■ Dataset entries:
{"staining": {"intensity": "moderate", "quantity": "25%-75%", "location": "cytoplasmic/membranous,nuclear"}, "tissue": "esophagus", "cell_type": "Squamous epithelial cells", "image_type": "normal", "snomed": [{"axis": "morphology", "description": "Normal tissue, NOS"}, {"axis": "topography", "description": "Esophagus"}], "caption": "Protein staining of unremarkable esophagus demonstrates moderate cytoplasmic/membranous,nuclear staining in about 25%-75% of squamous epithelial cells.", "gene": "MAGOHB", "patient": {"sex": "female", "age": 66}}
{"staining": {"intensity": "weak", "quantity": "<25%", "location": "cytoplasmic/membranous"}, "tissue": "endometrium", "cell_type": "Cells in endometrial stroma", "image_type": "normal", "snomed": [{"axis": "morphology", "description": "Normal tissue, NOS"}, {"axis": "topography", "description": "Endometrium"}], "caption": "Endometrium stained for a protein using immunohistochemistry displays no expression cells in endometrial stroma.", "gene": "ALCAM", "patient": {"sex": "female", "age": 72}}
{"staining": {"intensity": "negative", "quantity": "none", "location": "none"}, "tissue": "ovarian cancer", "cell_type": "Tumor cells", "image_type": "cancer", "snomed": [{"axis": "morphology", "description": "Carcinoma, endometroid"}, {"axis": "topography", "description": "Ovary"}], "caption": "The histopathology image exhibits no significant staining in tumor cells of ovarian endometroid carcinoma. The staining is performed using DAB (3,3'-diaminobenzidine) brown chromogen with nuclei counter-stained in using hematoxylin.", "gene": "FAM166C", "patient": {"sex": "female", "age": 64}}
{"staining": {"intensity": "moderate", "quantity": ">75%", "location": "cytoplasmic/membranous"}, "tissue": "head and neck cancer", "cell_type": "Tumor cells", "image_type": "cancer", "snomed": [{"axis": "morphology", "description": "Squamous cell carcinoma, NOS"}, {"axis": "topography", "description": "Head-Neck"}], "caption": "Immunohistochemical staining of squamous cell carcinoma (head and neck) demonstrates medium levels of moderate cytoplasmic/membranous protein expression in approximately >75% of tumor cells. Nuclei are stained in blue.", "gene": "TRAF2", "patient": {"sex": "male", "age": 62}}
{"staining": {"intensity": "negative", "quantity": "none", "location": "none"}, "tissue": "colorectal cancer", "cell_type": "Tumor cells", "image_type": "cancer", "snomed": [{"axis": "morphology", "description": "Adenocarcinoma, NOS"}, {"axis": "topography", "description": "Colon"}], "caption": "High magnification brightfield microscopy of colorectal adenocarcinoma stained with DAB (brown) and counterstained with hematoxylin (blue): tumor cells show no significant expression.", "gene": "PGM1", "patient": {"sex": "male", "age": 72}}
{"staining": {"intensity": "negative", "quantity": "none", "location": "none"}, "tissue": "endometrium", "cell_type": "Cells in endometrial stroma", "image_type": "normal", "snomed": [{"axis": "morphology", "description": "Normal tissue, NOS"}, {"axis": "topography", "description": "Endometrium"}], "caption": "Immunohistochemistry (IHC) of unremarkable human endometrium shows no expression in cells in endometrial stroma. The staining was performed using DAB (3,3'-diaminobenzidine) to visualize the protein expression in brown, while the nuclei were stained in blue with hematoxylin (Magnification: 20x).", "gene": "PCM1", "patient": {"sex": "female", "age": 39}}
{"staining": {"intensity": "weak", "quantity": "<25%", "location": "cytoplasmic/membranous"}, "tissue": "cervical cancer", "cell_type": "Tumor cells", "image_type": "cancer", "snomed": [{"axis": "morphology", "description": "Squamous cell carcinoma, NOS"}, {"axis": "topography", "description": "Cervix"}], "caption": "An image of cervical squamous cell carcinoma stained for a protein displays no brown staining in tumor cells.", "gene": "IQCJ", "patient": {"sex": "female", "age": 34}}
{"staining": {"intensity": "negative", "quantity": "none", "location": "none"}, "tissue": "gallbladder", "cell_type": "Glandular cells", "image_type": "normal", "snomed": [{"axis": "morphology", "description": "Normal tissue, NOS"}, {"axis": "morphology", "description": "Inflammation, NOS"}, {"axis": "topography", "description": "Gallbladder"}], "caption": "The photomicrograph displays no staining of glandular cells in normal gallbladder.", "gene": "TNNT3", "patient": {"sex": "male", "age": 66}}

■ Your goal: A faithful copy of every record is required; output it in full.

■ Reply to the task:
{"staining": {"intensity": "moderate", "quantity": "25%-75%", "location": "cytoplasmic/membranous,nuclear"}, "tissue": "esophagus", "cell_type": "Squamous epithelial cells", "image_type": "normal", "snomed": [{"axis": "morphology", "description": "Normal tissue, NOS"}, {"axis": "topography", "description": "Esophagus"}], "caption": "Protein staining of unremarkable esophagus demonstrates moderate cytoplasmic/membranous,nuclear staining in about 25%-75% of squamous epithelial cells.", "gene": "MAGOHB", "patient": {"sex": "female", "age": 66}}
{"staining": {"intensity": "weak", "quantity": "<25%", "location": "cytoplasmic/membranous"}, "tissue": "endometrium", "cell_type": "Cells in endometrial stroma", "image_type": "normal", "snomed": [{"axis": "morphology", "description": "Normal tissue, NOS"}, {"axis": "topography", "description": "Endometrium"}], "caption": "Endometrium stained for a protein using immunohistochemistry displays no expression cells in endometrial stroma.", "gene": "ALCAM", "patient": {"sex": "female", "age": 72}}
{"staining": {"intensity": "negative", "quantity": "none", "location": "none"}, "tissue": "ovarian cancer", "cell_type": "Tumor cells", "image_type": "cancer", "snomed": [{"axis": "morphology", "description": "Carcinoma, endometroid"}, {"axis": "topography", "description": "Ovary"}], "caption": "The histopathology image exhibits no significant staining in tumor cells of ovarian endometroid carcinoma. The staining is performed using DAB (3,3'-diaminobenzidine) brown chromogen with nuclei counter-stained in using hematoxylin.", "gene": "FAM166C", "patient": {"sex": "female", "age": 64}}
{"staining": {"intensity": "moderate", "quantity": ">75%", "location": "cytoplasmic/membranous"}, "tissue": "head and neck cancer", "cell_type": "Tumor cells", "image_type": "cancer", "snomed": [{"axis": "morphology", "description": "Squamous cell carcinoma, NOS"}, {"axis": "topography", "description": "Head-Neck"}], "caption": "Immunohistochemical staining of squamous cell carcinoma (head and neck) demonstrates medium levels of moderate cytoplasmic/membranous protein expression in approximately >75% of tumor cells. Nuclei are stained in blue.", "gene": "TRAF2", "patient": {"sex": "male", "age": 62}}
{"staining": {"intensity": "negative", "quantity": "none", "location": "none"}, "tissue": "colorectal cancer", "cell_type": "Tumor cells", "image_type": "cancer", "snomed": [{"axis": "morphology", "description": "Adenocarcinoma, NOS"}, {"axis": "topography", "description": "Colon"}], "caption": "High magnification brightfield microscopy of colorectal adenocarcinoma stained with DAB (brown) and counterstained with hematoxylin (blue): tumor cells show no significant expression.", "gene": "PGM1", "patient": {"sex": "male", "age": 72}}
{"staining": {"intensity": "negative", "quantity": "none", "location": "none"}, "tissue": "endometrium", "cell_type": "Cells in endometrial stroma", "image_type": "normal", "snomed": [{"axis": "morphology", "description": "Normal tissue, NOS"}, {"axis": "topography", "description": "Endometrium"}], "caption": "Immunohistochemistry (IHC) of unremarkable human endometrium shows no expression in cells in endometrial stroma. The staining was performed using DAB (3,3'-diaminobenzidine) to visualize the protein expression in brown, while the nuclei were stained in blue with hematoxylin (Magnification: 20x).", "gene": "PCM1", "patient": {"sex": "female", "age": 39}}
{"staining": {"intensity": "weak", "quantity": "<25%", "location": "cytoplasmic/membranous"}, "tissue": "cervical cancer", "cell_type": "Tumor cells", "image_type": "cancer", "snomed": [{"axis": "morphology", "description": "Squamous cell carcinoma, NOS"}, {"axis": "topography", "description": "Cervix"}], "caption": "An image of cervical squamous cell carcinoma stained for a protein displays no brown staining in tumor cells.", "gene": "IQCJ", "patient": {"sex": "female", "age": 34}}
{"staining": {"intensity": "negative", "quantity": "none", "location": "none"}, "tissue": "gallbladder", "cell_type": "Glandular cells", "image_type": "normal", "snomed": [{"axis": "morphology", "description": "Normal tissue, NOS"}, {"axis": "morphology", "description": "Inflammation, NOS"}, {"axis": "topography", "description": "Gallbladder"}], "caption": "The photomicrograph displays no staining of glandular cells in normal gallbladder.", "gene": "TNNT3", "patient": {"sex": "male", "age": 66}}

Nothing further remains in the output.